In the records that follow, find each line with "сборник" and pull it out.

* _Page-level text extractions_
((
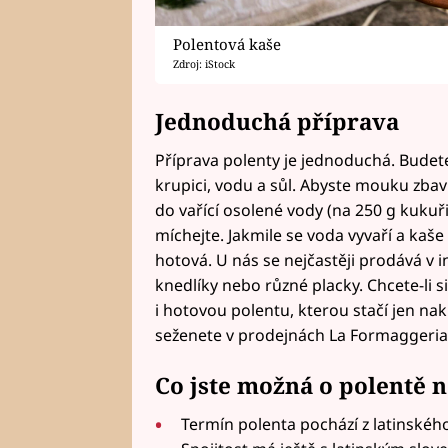
Polentová kaše
Zdroj: iStock
Jednoduchá příprava
Příprava polenty je jednoduchá. Bud
krupici, vodu a sůl. Abyste mouku zbavil
do vařící osolené vody (na 250 g kukuř
míchejte. Jakmile se voda vyvaří a kaše
hotová. U nás se nejčastěji prodává v i
knedlíky nebo různé placky. Chcete-li si
i hotovou polentu, kterou stačí jen nakr
seženete v prodejnách La Formaggeria
Co jste možná o polentě 
Termín polenta pochází z latinskéh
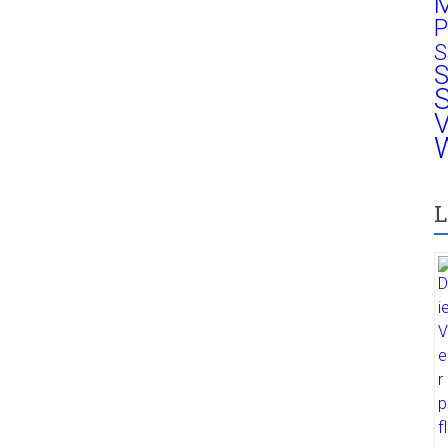
M
P
S
S
S
V
W
L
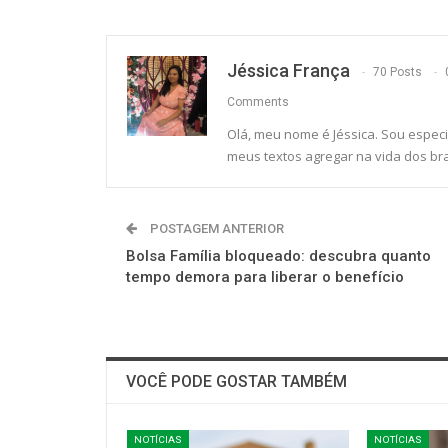
Jéssica França
70 Posts
Comments
Olá, meu nome é Jéssica. Sou especi
meus textos agregar na vida dos bra
POSTAGEM ANTERIOR
Bolsa Família bloqueado: descubra quanto
tempo demora para liberar o benefício
VOCÊ PODE GOSTAR TAMBÉM
NOTÍCIAS
NOTÍCIAS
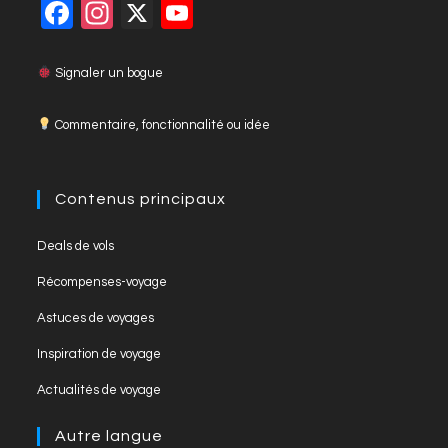
F
In
X
Y
close
a
st
o
the
c
a
u
Signaler un bogue
searc
panel
e
gr
T
Commentaire, fonctionnalité ou idée
b
a
u
o
m
b
o
e
Contenus principaux
k
C
Opens
Deals de vols
h
in
Opens
Récompenses-voyage
a
a
in
Opens
new
Astuces de voyages
n
a
in
tab
Opens
new
Inspiration de voyage
n
a
in
tab
Opens
new
el
Actualités de voyage
a
in
tab
new
a
Autre langue
tab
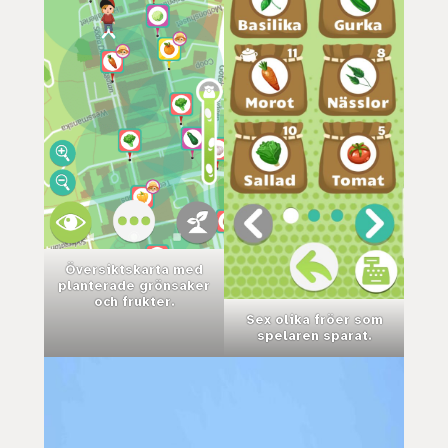
Översiktskarta med
planterade grönsaker
och frukter.
Sex olika fröer som
spelaren sparat.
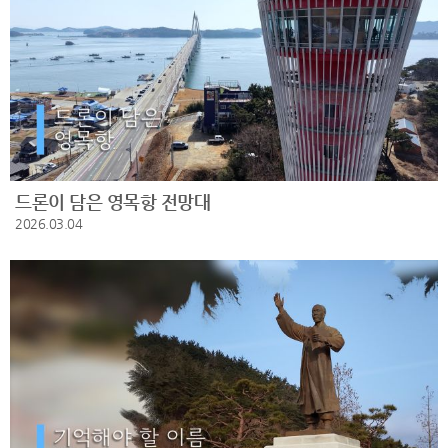
드론이 담은 영목항 전망대
2026.03.04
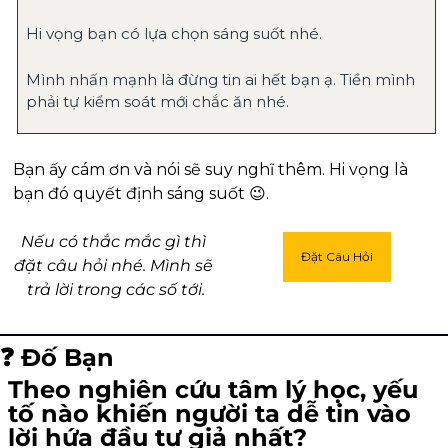
Hi vọng bạn có lựa chọn sáng suốt nhé.
Mình nhấn mạnh là đừng tin ai hết bạn ạ. Tiền mình 
phải tự kiểm soát mới chắc ăn nhé.
Bạn ấy cám ơn và nói sẽ suy nghĩ thêm. Hi vọng là 
bạn đó quyết định sáng suốt 
😉
.
Nếu có thắc mắc gì thì 
Đặt Câu Hỏi
đặt câu hỏi nhé. Mình sẽ 
trả lời trong các số tới.
❓ Đố Bạn
Theo nghiên cứu tâm lý học, yếu 
tố nào khiến người ta dễ tin vào 
lời hứa đầu tư giả nhất?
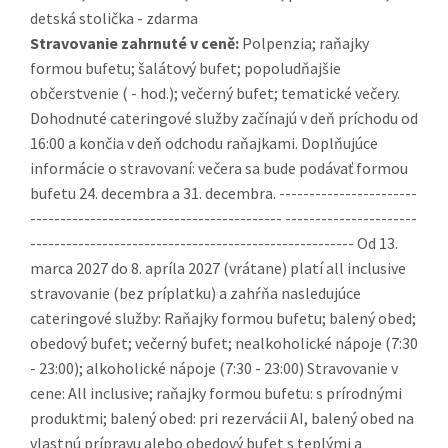
detská stolička - zdarma
Stravovanie zahrnuté v ceně:
Polpenzia; raňajky
formou bufetu; šalátový bufet; popoludňajšie
občerstvenie ( - hod.); večerný bufet; tematické večery.
Dohodnuté cateringové služby začínajú v deň príchodu od
16:00 a končia v deň odchodu raňajkami. Doplňujúce
informácie o stravovaní: večera sa bude podávať formou
bufetu 24. decembra a 31. decembra. -----------------------
------------------------------------------ ----------------------
------------------------------------------------------ Od 13.
marca 2027 do 8. apríla 2027 (vrátane) platí all inclusive
stravovanie (bez príplatku) a zahŕňa nasledujúce
cateringové služby: Raňajky formou bufetu; balený obed;
obedový bufet; večerný bufet; nealkoholické nápoje (7:30
- 23:00); alkoholické nápoje (7:30 - 23:00) Stravovanie v
cene: All inclusive; raňajky formou bufetu: s prírodnými
produktmi; balený obed: pri rezervácii AI, balený obed na
vlastnú prípravu alebo obedový bufet s teplými a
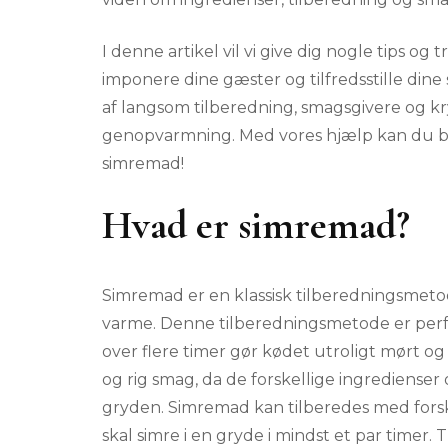
I denne artikel vil vi give dig nogle tips og 
imponere dine gæster og tilfredsstille dine 
af langsom tilberedning, smagsgivere og kr
genopvarmning. Med vores hjælp kan du bli
simremad!
Hvad er simremad?
Simremad er en klassisk tilberedningsmetode
varme. Denne tilberedningsmetode er perfek
over flere timer gør kødet utroligt mørt og
og rig smag, da de forskellige ingredienser og
gryden. Simremad kan tilberedes med forske
skal simre i en gryde i mindst et par timer. 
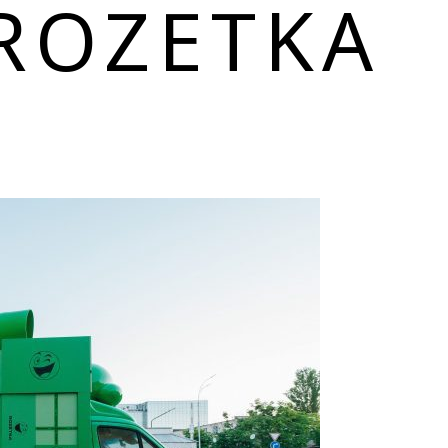
 ROZETKA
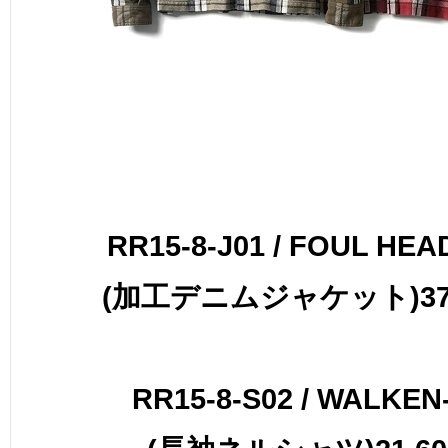
RR15-8-J01 / FOUL HEA
(加工デニムジャケット)37,
RR15-8-S02 / WALKEN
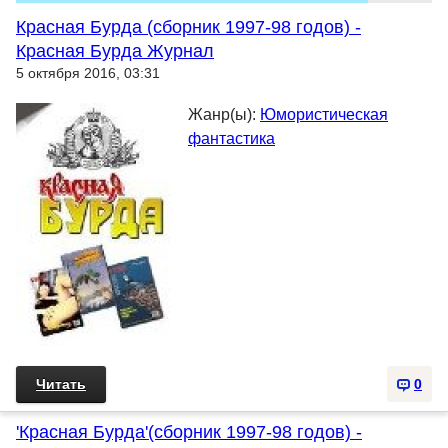
Красная Бурда (сборник 1997-98 годов) -
Красная Бурда Журнал
5 октября 2016, 03:31
Жанр(ы):
Юмористическая
фантастика
Читать
0
'Красная Бурда'(сборник 1997-98 годов) -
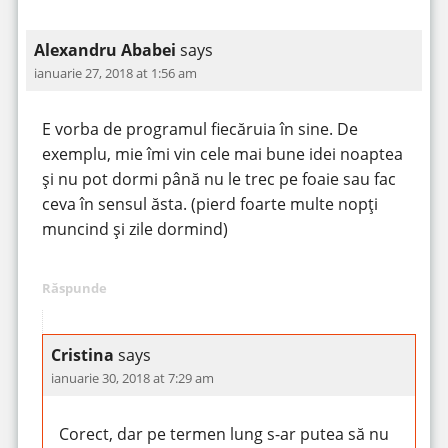
Alexandru Ababei
says
ianuarie 27, 2018 at 1:56 am
E vorba de programul fiecăruia în sine. De
exemplu, mie îmi vin cele mai bune idei noaptea
și nu pot dormi până nu le trec pe foaie sau fac
ceva în sensul ăsta. (pierd foarte multe nopți
muncind și zile dormind)
Răspunde
Cristina
says
ianuarie 30, 2018 at 7:29 am
Corect, dar pe termen lung s-ar putea să nu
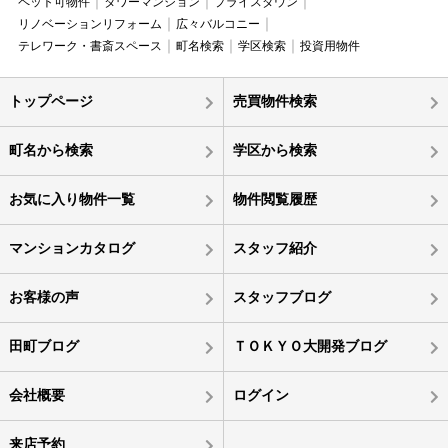
ペット可物件
タワーマンション
プライスダウン
リノベーションリフォーム
広々バルコニー
テレワーク・書斎スペース
町名検索
学区検索
投資用物件
トップページ
売買物件検索
町名から検索
学区から検索
お気に入り物件一覧
物件閲覧履歴
マンションカタログ
スタッフ紹介
お客様の声
スタッフブログ
田町ブログ
ＴＯＫＹＯ大開発ブログ
会社概要
ログイン
来店予約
))
* _OUTPUT FOR THIS TASK_
Красная Бурда (сборник 1997-98 годов) -
'Красная Бурда'(сборник 1997-98 годов) -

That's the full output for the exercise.